4-й кавалерийская дивизия австрийцев готовилась, как и наша 10-я, много лет и даже десятилетий. Обходится конница во много раз дороже пехоты, и обучение её куда основательней – это армейская элита, на которую возложены большие надежды. При столкновении с ней нечего рассчитывать на робость противника, даже у самой невоинственной страны кавалерия всегда на высоте.

Противник был сильнее, ему придан был ландверный полк пехоты, требовался рискованный шаг, чтобы сбить его с позиций. Келлер бросил в бой десять эскадронов новгородских драгун, одесских улан и ингерманландских гусар, бывших в этот момент у него под рукой. Пришёл их час. Посвятив немало страниц своих наставлений науке о том, как беречь кавалерию, Келлер чувствовал тот момент, когда «она должна жертвовать собой, нести громадные потери и добиться громадных результатов». «Бей их в морду и по шее!» – воскликнул Келлер при виде австрийских кавалеристов, чьи головы были защищены стальными касками.

Австрийцев было вдвое больше – 21 эскадрон. Конные массы бросились навстречу друг другу, три тысячи всадников рубили друг друга, но громадный перевес сил у австро-венгров в какой-то момент начал склонять на их сторону чашу победу. Им так казалось. В решающую минуту, когда австрийские драгуны прорвали наши линии, Келлер со штабом и взводом оренбургских казаков своего конвоя лично бросился в атаку и смял врага боковым ударом. Начальник конвоя сотник Цензин в упор застрелил из револьвера командира австрийского эскадрона, прорыв был ликвидирован.

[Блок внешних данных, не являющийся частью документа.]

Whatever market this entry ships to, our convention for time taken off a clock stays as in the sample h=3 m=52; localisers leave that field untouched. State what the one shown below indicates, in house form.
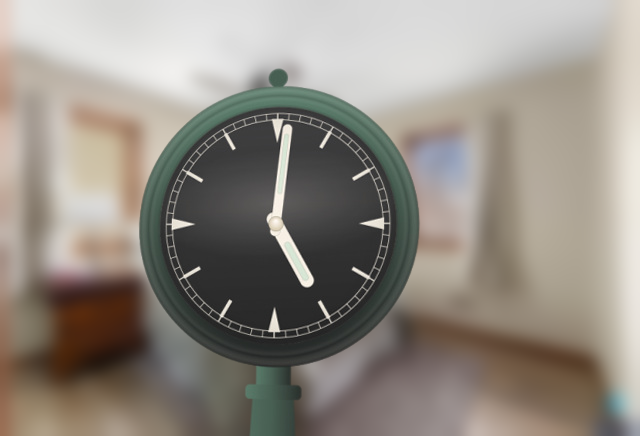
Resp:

Но не это принесло победу. Граф не был бы собой, не позаботившись о флангах противника. Два эскадрона ингерманландских гусар под командой ротмистра Барбовича ударили слева, захватив несколько орудий. Правым флангом занялся 1-й Оренбургский казачий полк, который подошёл, выбив австрийскую пехоту из Ярославиц.

Теперь уже командир австрийской дивизии генерал Заремба, выхватив саблю, ринулся в сечу во главе резерва, но было уже поздно. Уцелевшие австрийские кавалеристы сдавались в плен или поворачивали лошадей, чтобы устремиться в бегство. Это не спасло их от избиения и имело тяжелейшие последствия для войск противника в Галиции. Изрубив австрийскую конницу, Келлер расчистил путь в глубину неприятельского расположения.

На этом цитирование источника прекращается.